RATING: 2 Keys          RESULT: Win          REMAINING: 0:52

Once Upon a Time, Rumpelstiltskin lived in a not so magical fairy tale.


Trouble is brewing in the kingdom as treasured magical items have gone missing.  The evidence points to Rumpelstiltskin being the culprit and rumors have circulated that he is trying to enact a curse on all the land.  Brave adventurers are called upon to break into Rumpelstiltskin’s castle and find the missing artifacts and stop him before it’s too late!

Once Upon a Time starts in the forest outside of Rumpelstiltskin’s castle.  Throughout the adventure, there are references to many popular tales – King Arthur, Beauty and the Beast, Snow White, and Cinderella.  One must gain entry to the castle, solve the trickster’s riddles, and obtain control of the three missing artifacts.  The kingdom must regain peace before its cursed for eternity.

A fairy tale should feel magical, whimsical, and happy.  Instead, Once Upon a Time feels ordinary, worn, and frustrating.  It never quite lives up to what a fairy tale should be.
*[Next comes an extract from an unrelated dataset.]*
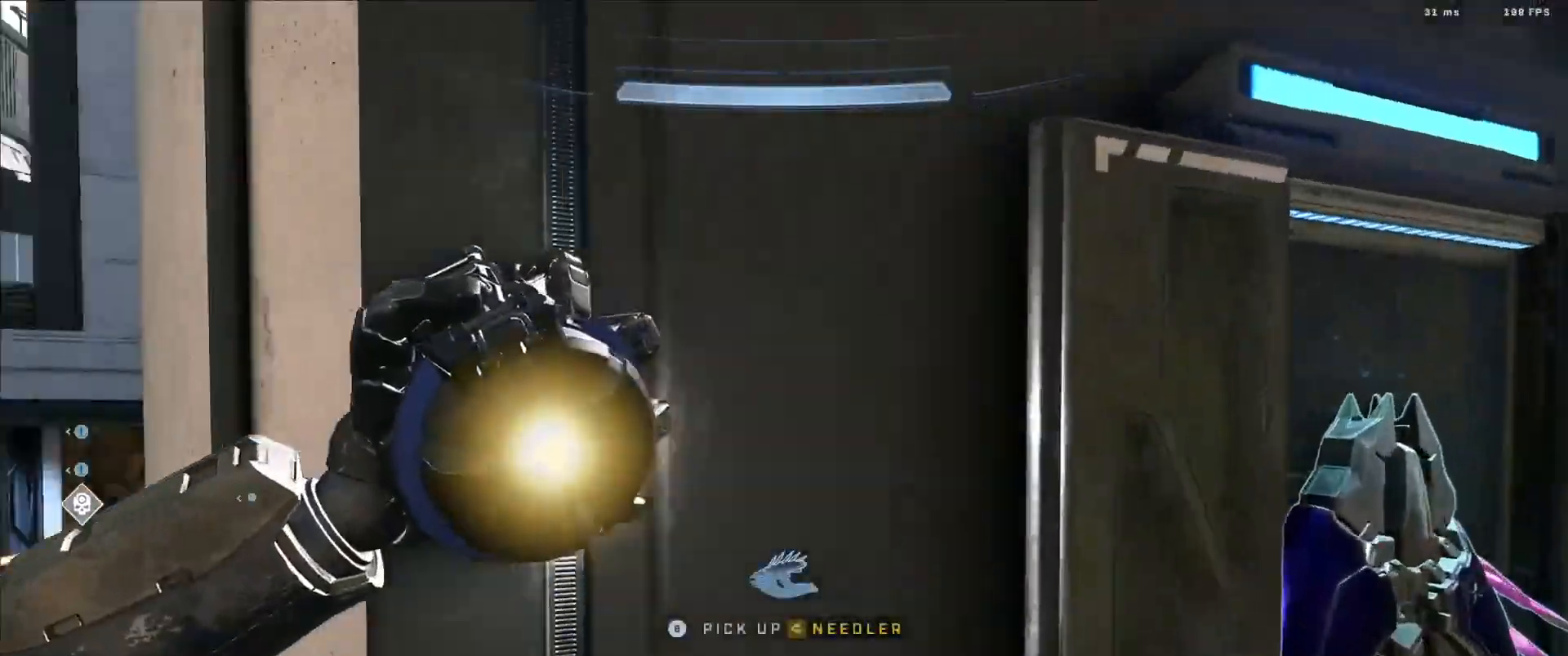
{"buttons": ["A"], "left_stick": "center", "right_stick": "right", "events": [[50, "left_stick", "down"], [134, "left_stick", "left"], [200, "left_stick", "center"], [234, "right_stick", "center"], [434, "right_stick", "right"], [467, "A", "down"]]}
This fairy tale adventure starts in the forest outside of the castle.  There are several realistic looking trees with initials carved into them.  The walls simply have painted pictures of trees to give the impression that the forest is much larger.

Scattered throughout the trees, there are many colorful mushrooms.  The centerpiece of the forest is a sword lodged into a stone – paying tribute to King Arthur.  The entrance to the kingdom has some impressive masonry work and a lion head fountain.
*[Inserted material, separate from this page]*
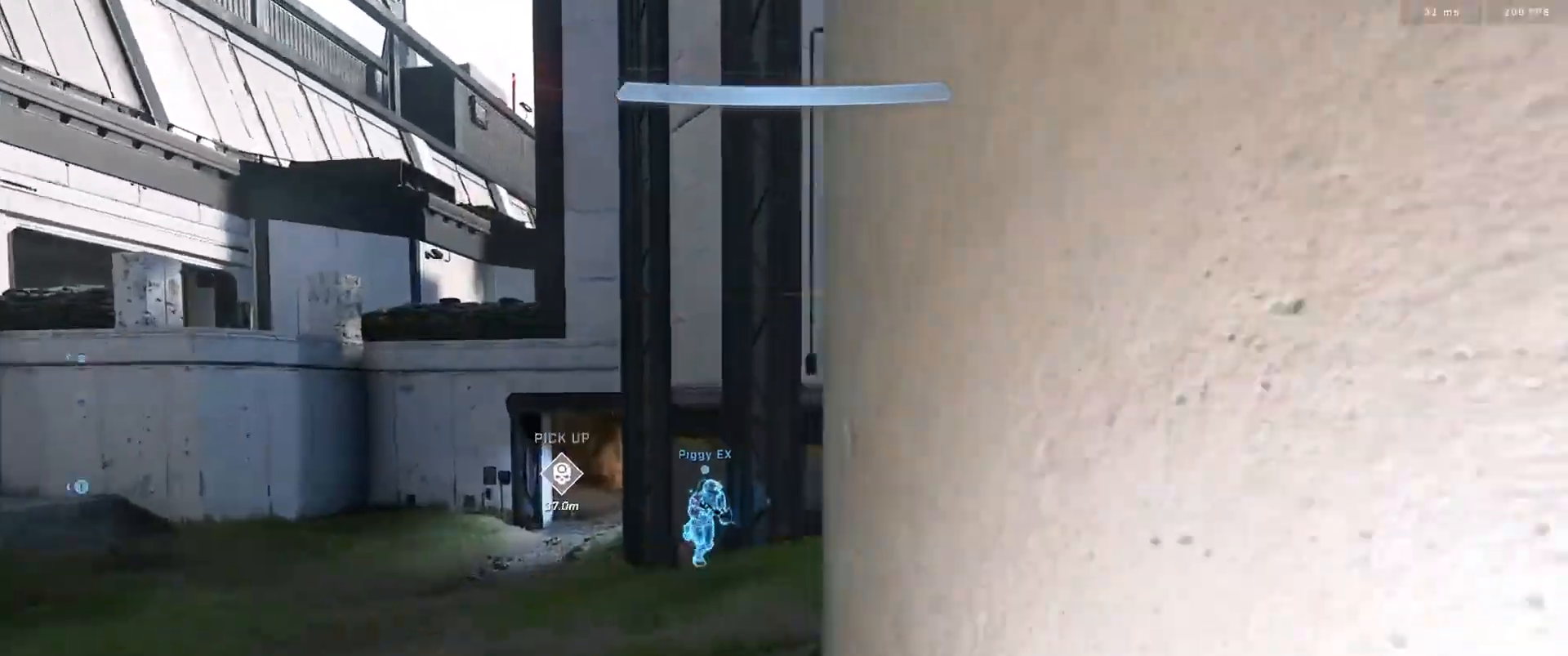
{"buttons": [], "left_stick": "left", "right_stick": "right", "events": [[16, "A", "up"], [33, "left_stick", "left"], [167, "A", "down"], [267, "A", "up"], [350, "A", "down"], [417, "A", "up"]]}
Rumpelstiltskin is a short man, so his castle’s quarters have similarly short ceilings.  The floors are made of wood, and it looks like he has not dusted in awhile – the set is needlessly dirty feeling.  There is a non-functional spin wheel resting in the corner and a low-hanging chandelier dangling above a trapdoor.  Other than those few items, the space is sparsely decorated.
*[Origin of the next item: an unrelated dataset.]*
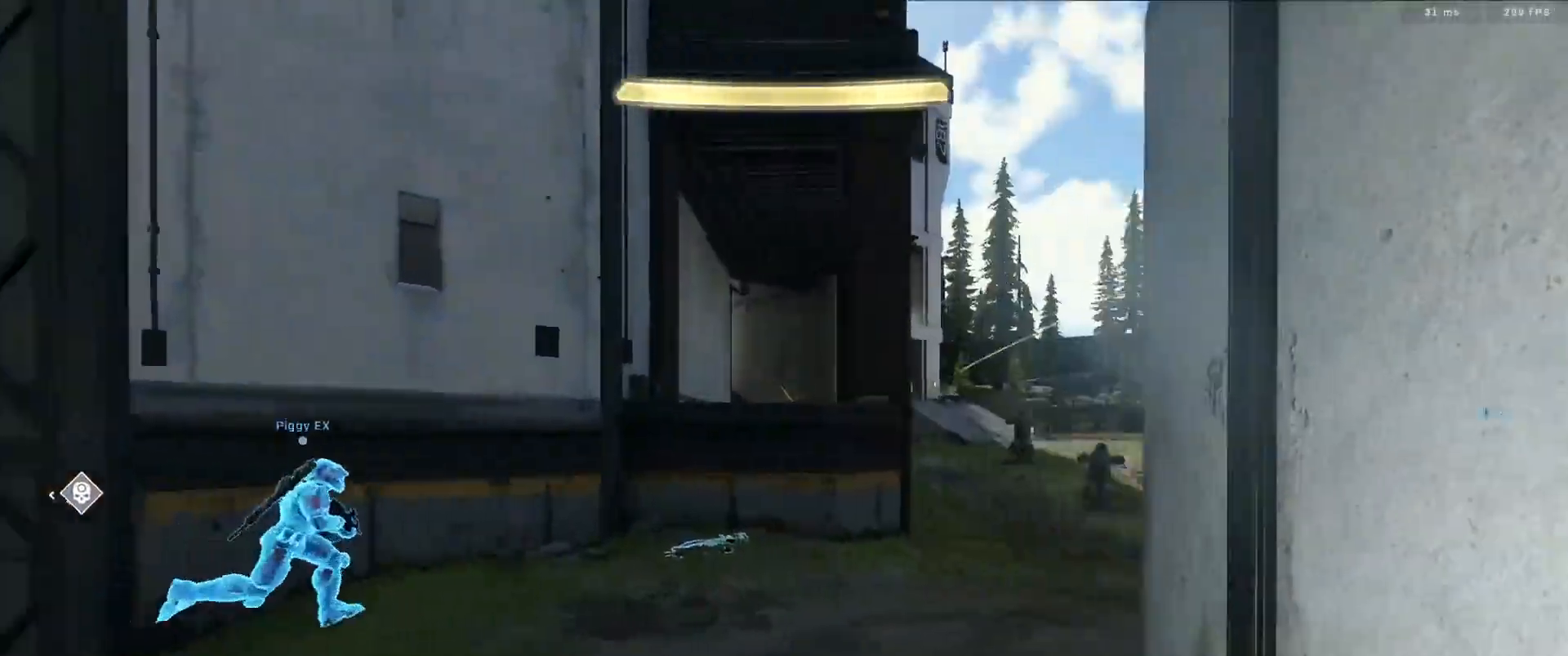
{"buttons": ["A"], "left_stick": "left", "right_stick": "left", "events": [[184, "right_stick", "left"], [317, "A", "down"], [401, "A", "up"], [484, "A", "down"]]}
The adventure ends in the dungeon of Rumpelstiltskin’s castle.  A wooden pillory is in the center of the room to restrain any prisoners, and there are a couple other wooden devices resting along the walls.  The floor is made of a hard rock, and the room, again, has an overall worn and dirty feeling.


Once Upon a Time’s greatest weakness is its lack of intuitive and creative puzzles.  The adventure requires you to find a magic lamp, a poisoned apple, and Cinderella’s slipper.  It is a linear game, so the maximum capacity of six players would have some people sitting idle.

One of the first tasks doesn’t have any clear indication as to whether or not it has been correctly solved.  This causes needless aggravation and some guess work.  Also, the door to the castle drags the ground – it wasn’t cut to proper size.  Therefore, it takes some force to budge open even when the player has properly unlocked it.

Inside the castle’s quarters, there is a physical puzzle that uses a weak magnet – so weak that it’s almost unusable.  Also, there is a riddle hidden in the room that verges dangerously close to requiring a bit of outside knowledge, which is one of the biggest cardinal sins of escape rooms.

Ironically, the castle’s dungeon has one of the most torturous puzzles of the entire adventure.  There is a sudoku-style puzzle with five variables.  Additionally, there is nothing to write on in the room, so it makes the puzzle virtually unsolvable unless you happen to be a member of Mensa.


Fairy tales are supposed to immerse you into a world of wonder.  Unfortunately, Once Upon a Time is plagued with frustrations and no magical moments.  The set is tattered instead of bright and colorful, and the puzzles are illogical and frustrating instead of whimsical and fun.

There are several “sins of escape rooms” such as the aforementioned giant soduko-style puzzle.  Story-lovers may enjoy the numerous references to the fairy tales that they adore, but their enjoyment will most likely end there.

Venue Details

Venue: Red Door Escape Room

Location: Southlake, Texas

Number of Games: 6


Duration: 60 minutes

Capacity: 6 people

Group Type: Public / You may be paired with strangers.